In New York, a musical was written about Walker.

The site of the Battle of Hacienda San Jacinto
is a national monument in Nicaragua
PHOTO: Eva Witt

His career was not over. The next year Walker pulled out of Mobile Bay with 270 men intending to invade Nicaragua again. However, the expedition was ended by the U.S. Navy, which took Walker and his men into custody and returned them to the United States.

This second “invasion of Nicaragua” reminds us that the U.S. government never supported Walker, and that his army was never aided by the American military. But the U.S. government was not strong enough (on the eve of the American Civil War) to prevent Walker from raising an army or to keep his ships from leaving American ports in the first place.

In the summer of 1860, Walker tried to invade Honduras. He organized an army of about 100 men, leaving Mobile Bay with plans to meet up with another ship out of New Orleans.

The trip went poorly. Walker’s men spent several weeks in Cozumel, Mexico, awaiting the ship from New Orleans that never came. Finally, they landed on Honduran soil near a Spanish-built fort called Trujillo. After an initial military victory, they surrendered to a British warship which, to Walker’s dismay, turned him over to Honduran authorities.

On September 12, 1860, William Walker was executed by a Honduran firing squad.

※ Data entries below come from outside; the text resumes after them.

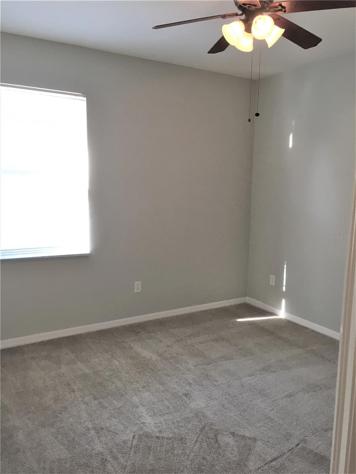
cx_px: 178
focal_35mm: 29
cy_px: 237
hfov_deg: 48.2
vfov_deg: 61.7
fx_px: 398
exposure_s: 1/33
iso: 40
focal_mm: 4.15
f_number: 2.2
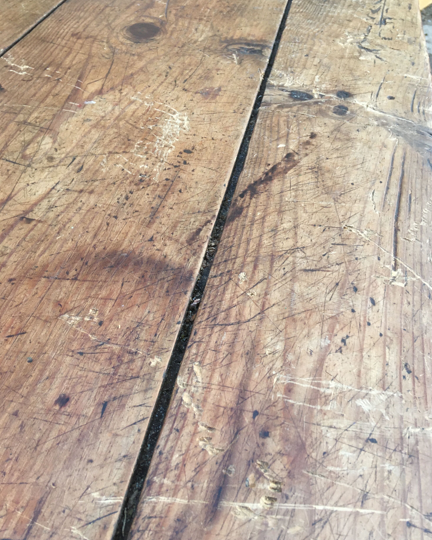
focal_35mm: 31
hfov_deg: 47.1
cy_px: 264
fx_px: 496
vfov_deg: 57.2
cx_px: 220
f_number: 2.2
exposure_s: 1/33
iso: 125
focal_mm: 4.15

The statue at the Battle of Hacienda San Jacinto
PHOTO: Eva Wit

As famous as Walker was in his lifetime, he was largely forgotten after his death — at least in the United States. Only a few months after his execution, the Civil War began in America. Southerners who believed that the war would be a short one that would grant them independence to maintain slavery and expand into Central America found out they were gravely wrong. After the war, it would be another generation before America fought another foreign war (the Spanish-American War). It would be in Cuba, but it would be conducted by the American army and navy — not by an independent filibuster.

As recently as 1987, a year in which American President Ronald Reagan was trying to overthrow the government of Nicaragua, a movie came out about William Walker and his failed invasions of Central America. The movie, called “Walker,” did poorly at the box office, perhaps because Americans were so unfamilar with the subject matter.

The people of Central America have, however, not forgotten Walker. He is part of the mandatory school curriculum, and people celebrate many of Walker’s defeats as national holidays. Costa Rica celebrates the anniversary of the Second Battle of Rivas every April 11; Nicaragua celebrates the anniversary of the Battle of San Jacinto on September 14.

One more footnote about William Walker:

Vanderbilt University

About 15 years after Walker’s escapade in Nicaragua, Cornelius Vanderbilt gave a million dollars to the construction of a Methodist university in Nashville. Later called Vanderbilt University, the institution is located a short distance from William Walker’s birthplace.

No one knows, or will ever know for sure, whether Vanderbilt remembered or cared, that his old nemisis William Walker had come from Nashville.